Task instructions: Continue the comment thread on vacuum advance timing, picking up after its final comment.

Page text:
--- BEGIN ---
That is a problem Old, but I doubt that it is caused by the ported vacuum advance. One way to find out, if you know you have 36 degrees total, try removing the vacuum line and see what happens. Then you could try connecting it to a manifold vacuum source. Just a suggestion. AG
I figured out what it was there's an intake leak in the back. where the china wall meets the head. I Did hook up the Eddy 750 to the full manifold port though and I noticed the motor idles alot quieter.
We have had great luck with tool bags, much like Paul has. From bikes to sleds to all offroad toys except we put the bags inside amo cans.
Thanks for the comment Darrin. AG
I didn't know factory HEI ignitions had way more than 20 degrees of mechanical advance built into them, the aftermarket HEI ignitions on the market seem to have only 20 or so, I THINK! I have had a hard time getting info on built in mechanical advance on anything. I have been using manifold vacuum advance on my mild GM performance 350, and it been working out great, but I need access to a distributor machine for the remainder. Good video.
Thanks Mike, try this! Disconnect your vacuum advance. Set your total timing at all in 3000 RPM or more. Then check your timing at idle with the vacuum still disconnected. The difference will be your mechanical or centrifugal advance. AG
@@goldsgarage8236 I'm going to make a chart like you did, and with that technique you described, I should nail it down, thanks.
So, the vacuum advance, when manifold vacuum, actually allows the engine to act much like it has a race distributor locked at 34 degrees, but without the hard starting issue because before it fires its at 4 degrees, after it starts its at 30 and the time between the drop in pressure from WOT until max mechanical advance is about a second or two at most?
i think you got it right Crazy. AG
Your example for vacuum can had about 16 degree of advance. I think my can had more. My car had a misfire at cruise with the can hooked up. My whole curve may have been quicker. Where do you find specs for the different cans? My 68 has a Q-jet. A lot of HEI's have a lot of advance due to EGR.
Thanks for the question Kraschs. i have a 1968 Manual, if you can tell me the specific engine i will look it up for you. Most small blocks had 15 degrees and most BB had 12 degrees. AG
68 corvette 327 350hp. It has the original distributor. I thought I set it at 15 btc and 36 total timing. I dont remember the curve.
My car with a 4:11 gears runs 3K RPM @ 55 MPH at part throttle crusing on the highway. How would that work with a vacuum advance? I have 17 initial advance with 18 Mechanical all in by 3K. What would your advice be?
Absolutely fine with vac advance in that scenario. It allows you to run a leaner light throttle cruise mixture and helps keep engine temp in check.
You wont need as much vac advance as you would if cruising at 2000 or 2500 for eg so you need an adjustment(many have this feature, but its not difficult to make a stop/limiter of some type)
The big advantage is you will also get a little better mileage when cruising which saves fuel for when you want to mash the throttle👍 there is no downside to vac advance at all.
--- END ---
Stored entries
--- BEGIN ---
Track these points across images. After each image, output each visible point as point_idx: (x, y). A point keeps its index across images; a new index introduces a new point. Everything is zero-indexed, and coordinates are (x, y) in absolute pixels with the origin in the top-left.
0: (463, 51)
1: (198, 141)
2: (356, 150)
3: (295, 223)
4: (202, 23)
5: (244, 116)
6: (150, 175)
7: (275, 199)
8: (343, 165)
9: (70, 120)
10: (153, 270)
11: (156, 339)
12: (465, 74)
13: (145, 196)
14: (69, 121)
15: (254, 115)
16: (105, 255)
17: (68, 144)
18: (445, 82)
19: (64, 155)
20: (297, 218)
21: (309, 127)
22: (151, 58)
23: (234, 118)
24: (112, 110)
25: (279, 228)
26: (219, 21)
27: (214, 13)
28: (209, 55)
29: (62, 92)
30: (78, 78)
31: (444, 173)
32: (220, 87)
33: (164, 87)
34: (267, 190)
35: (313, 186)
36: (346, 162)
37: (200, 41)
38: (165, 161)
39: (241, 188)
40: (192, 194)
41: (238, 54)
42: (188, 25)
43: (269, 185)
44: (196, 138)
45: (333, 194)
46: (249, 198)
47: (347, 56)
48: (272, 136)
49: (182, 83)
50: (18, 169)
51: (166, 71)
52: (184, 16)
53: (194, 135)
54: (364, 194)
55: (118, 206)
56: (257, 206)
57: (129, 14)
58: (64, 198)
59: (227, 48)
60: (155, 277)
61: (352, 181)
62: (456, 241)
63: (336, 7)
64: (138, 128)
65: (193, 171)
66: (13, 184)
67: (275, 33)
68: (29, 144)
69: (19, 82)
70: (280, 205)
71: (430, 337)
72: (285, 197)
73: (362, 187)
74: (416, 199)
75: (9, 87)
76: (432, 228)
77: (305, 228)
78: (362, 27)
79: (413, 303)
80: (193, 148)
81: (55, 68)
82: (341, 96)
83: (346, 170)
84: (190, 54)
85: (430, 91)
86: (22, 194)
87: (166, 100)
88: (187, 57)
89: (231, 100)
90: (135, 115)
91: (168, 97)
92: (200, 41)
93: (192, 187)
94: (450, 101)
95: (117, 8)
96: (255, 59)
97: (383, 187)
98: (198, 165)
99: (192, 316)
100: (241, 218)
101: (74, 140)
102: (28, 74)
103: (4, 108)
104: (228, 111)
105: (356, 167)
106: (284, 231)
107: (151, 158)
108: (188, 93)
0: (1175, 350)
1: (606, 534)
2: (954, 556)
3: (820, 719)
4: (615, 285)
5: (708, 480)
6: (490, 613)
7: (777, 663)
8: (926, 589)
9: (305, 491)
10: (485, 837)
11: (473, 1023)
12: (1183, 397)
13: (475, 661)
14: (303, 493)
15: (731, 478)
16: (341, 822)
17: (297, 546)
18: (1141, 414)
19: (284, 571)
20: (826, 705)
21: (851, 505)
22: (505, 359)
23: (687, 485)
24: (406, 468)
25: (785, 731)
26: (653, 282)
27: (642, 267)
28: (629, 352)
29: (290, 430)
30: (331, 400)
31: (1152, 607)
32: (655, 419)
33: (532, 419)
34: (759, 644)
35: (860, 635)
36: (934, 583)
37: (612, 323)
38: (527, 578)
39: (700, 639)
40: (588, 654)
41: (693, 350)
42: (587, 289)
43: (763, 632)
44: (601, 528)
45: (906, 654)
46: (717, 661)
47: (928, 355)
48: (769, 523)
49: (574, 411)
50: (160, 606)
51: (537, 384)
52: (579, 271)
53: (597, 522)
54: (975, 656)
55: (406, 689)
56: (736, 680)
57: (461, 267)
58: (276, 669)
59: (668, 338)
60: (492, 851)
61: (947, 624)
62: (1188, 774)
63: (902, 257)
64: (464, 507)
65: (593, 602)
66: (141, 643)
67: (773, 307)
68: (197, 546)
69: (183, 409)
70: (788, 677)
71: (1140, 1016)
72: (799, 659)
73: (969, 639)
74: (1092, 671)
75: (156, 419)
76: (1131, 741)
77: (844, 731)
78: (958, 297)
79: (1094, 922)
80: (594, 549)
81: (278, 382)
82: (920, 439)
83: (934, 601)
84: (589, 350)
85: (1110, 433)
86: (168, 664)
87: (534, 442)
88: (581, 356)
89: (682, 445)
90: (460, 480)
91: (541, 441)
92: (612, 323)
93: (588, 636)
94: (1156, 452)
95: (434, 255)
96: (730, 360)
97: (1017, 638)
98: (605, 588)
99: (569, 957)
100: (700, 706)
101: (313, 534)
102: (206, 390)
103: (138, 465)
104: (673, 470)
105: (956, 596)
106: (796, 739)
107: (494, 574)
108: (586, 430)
--- END ---
Exercise output:
Craig is correct, you should still use vacuum advance. AG
My 73 Camaro Z28 has a mild cammed 350 in it with 3:73 gears. With the turbo 400 auto transmission it turns 3000 RPM at 60 MPH. I have the timing set up so that it has 36 degrees total mechanical advance all in by about 2900 RPM. It idles with about 14 degrees of advance with the vacuum disconnected. On top of that the vacuum advance when connected to a manifold source is now limited to about 9 degrees so the total advance at part throttle cruising is 45 to 46 degree max and the engine runs perfect. I believe the rule is that you never want to exceed 50 degrees of total advance in any scenario. It is notable that when I bought the car several years ago the timing setup was all wrong. Since I took a day to make the corrections the car runs and drives so much better and the fuel economy has significantly improved. Best part is that it was practically free to do that. Has a 180 degree thermostat with a stock radiator and it never exceeds that temperature while driving on the hottest days. Only exception is if it sits idling for a long period then it might get to 190. Can has a typical stock Hayden clutch fan setup. If you were to add about 10 degrees of vacuum advance to your setup you should see some improvements over what you are running now. There really is no down side to this.
Thanks for sharing your experience Captain. AG
So if you have a adjustable vacuum advance how do you know where to adjust it to?
id love to hear this sort of input on a 1969 sbc 350.
Glad you enjoyed it. AG
12:24 You're one of the few that say "flame propagation" or a burn rate.
So many people believe the combustion mixture explodes.
As a side note: engine "ping" is a shock wave in the cylinder bouncing back and forth at the speed of sound.
Thanks Richie. AG
Actually it's not.
But who cares.
I haven't ever seen a reason to lockout a distributor the total advance is the only thing to worry about always has a better response from idle starts easier and still holds accurate timing at full throttle
Thanks for the comment Krazy! AG
Good points whether you use ported or manifold vacuum for advancing, I found for my 340 that initial set at 22 degrees allowed the max advance go to 34 and using the manifold vacuum stalls the engine when I stomp it from stop. If I move it to ported, no more falling flat, trouble is that my centrifugal needs to advance quicker like about 1800 rpm. Can turning the set screw in the vacuum pot do that or what will it take?
How about lighter advance springs ...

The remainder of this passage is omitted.